Child home care costs nine times less than hospital
SEVERELY brain-damaged children who could be cared for at home with financial support are costing the State nine times more in hospital, according to an independent report.
A year-long hospital stay for one of these children costs €147,365.
However, the Jack and Jill Foundation charity, which funds home care, can provide it for just €16,422, the analysis by Trinity College Dublin health economists revealed.
The charity gets 19pc of its funding from the Health Service Executive (HSE). The rest of it -- €3m a year -- has to be raised by efforts such as recycling mobile phones.
Founder Jonathan Irwin, who set up the charity after his family struggled to care for his severely brain-damaged son Jack in the mid 1990s with no support, said it had helped 1,200 families so far.
The foundation employs 10 nurses and provides care and respite for families, relieving some of the pressure of looking after a child with a disability.
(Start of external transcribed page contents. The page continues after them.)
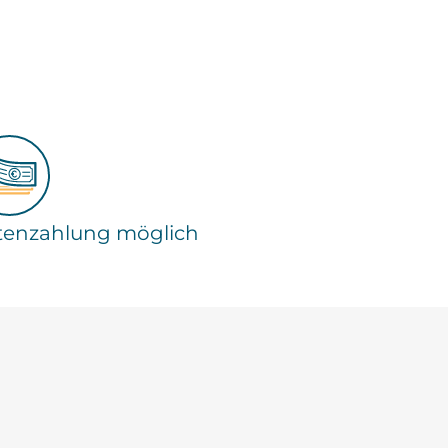
tenzahlung möglich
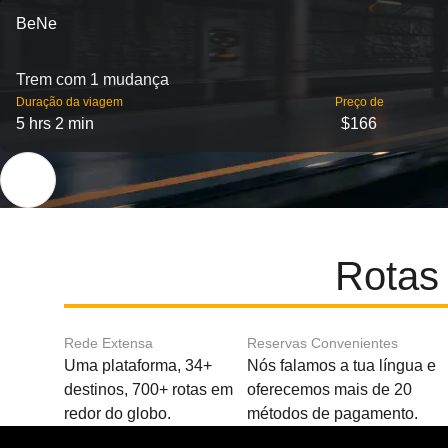
BeNe
Trem com 1 mudança
Duração da viagem
Preço de
5 hrs 2 min
$166
Rotas 
Rede Extensa
Reservas Convenientes
Uma plataforma, 34+
Nós falamos a tua língua e
destinos, 700+ rotas em
oferecemos mais de 20
redor do globo.
métodos de pagamento.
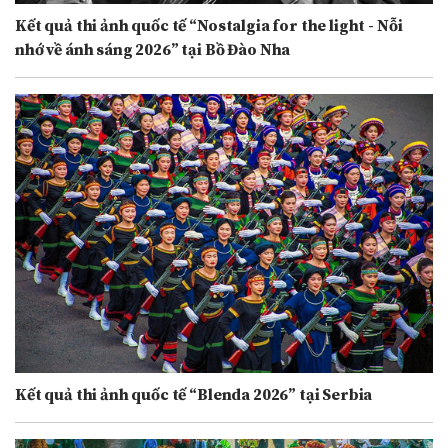
Kết quả thi ảnh quốc tế “Nostalgia for the light - Nỗi
nhớ về ánh sáng 2026” tại Bồ Đào Nha
Kết quả thi ảnh quốc tế “Blenda 2026” tại Serbia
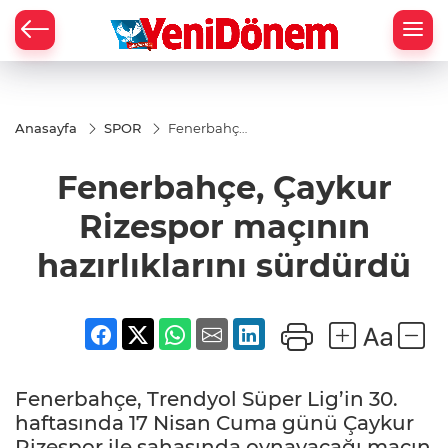
Zİ
Anasayfa
SPOR
Fenerbahçe,
Çaykur
Rizespor
Fenerbahçe, Çaykur
maçının
hazırlıklarını
sürdürdü
Rizespor maçının
hazırlıklarını sürdürdü
Fenerbahçe, Trendyol Süper Lig’in 30.
haftasında 17 Nisan Cuma günü Çaykur
Rizespor ile sahasında oynayacağı maçın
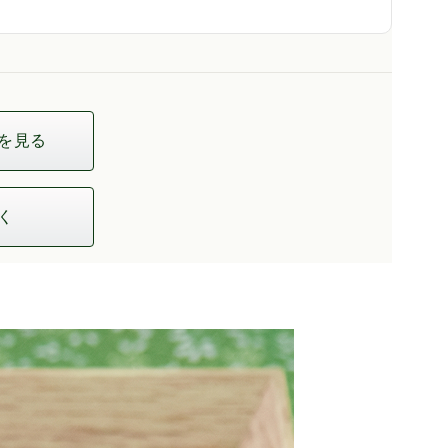
を見る
く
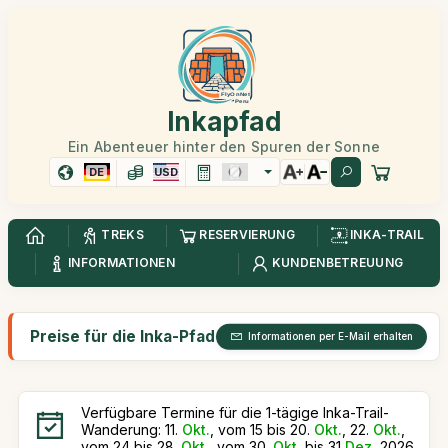
Inkapfad
Ein Abenteuer hinter den Spuren der Sonne
DE
USD
TREKS
RESERVIERUNG
INKA-TRAIL
INFORMATIONEN
KUNDENBETREUUNG
Preise für die Inka-Pfad Reise Ganztägig
Informationen per E-Mail erhalten
Verfügbare Termine für die 1-tägige Inka-Trail-
Wanderung: 11.
Okt.
, vom 15 bis 20.
Okt.
, 22.
Okt.
,
vom 24 bis 28.
Okt.
, vom 30.
Okt.
bis 31
Dez.
2026.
A family can incur costs of over €50,000 in a year if their child is in hospital, the study carried out by the Centre for Health Policy and Management at the School of Medicine in Trinity College found. This is made up of €22,261 for travel, meals and accommodation and €27,758 due to reduced working hours.
Co-author Professor Charles Normand said the HSE was not providing any home-care package and the study recommended increasing funding for the charity to allow it to expand its work.
Currently it can only provide care for children up to the age of four, leaving families in a limbo after that. If the State increased its grant it could extend the service to children up to six.
He said relying on mobile phone recycling was not sustainable in the long term. Currently, 250 phones can pay for a month's care for a child.
The findings of the report were presented to TDs and senators at a briefing in Dublin yesterday. The report said home care would result in major savings for the State and concluded it should be a priority.
A number of the charity's nurses said there were five children in hospital in Dublin awaiting discharge as soon as their families secured support. One child has spent two-and-a-half years in Temple St.
Mr Irwin said they hoped to get a 50/50 partnership with the HSE. The patron of the charity, financial guru Eddie Hobbs, said the State would be hit with costs of around €410,000 a week if the foundation ceased to exist.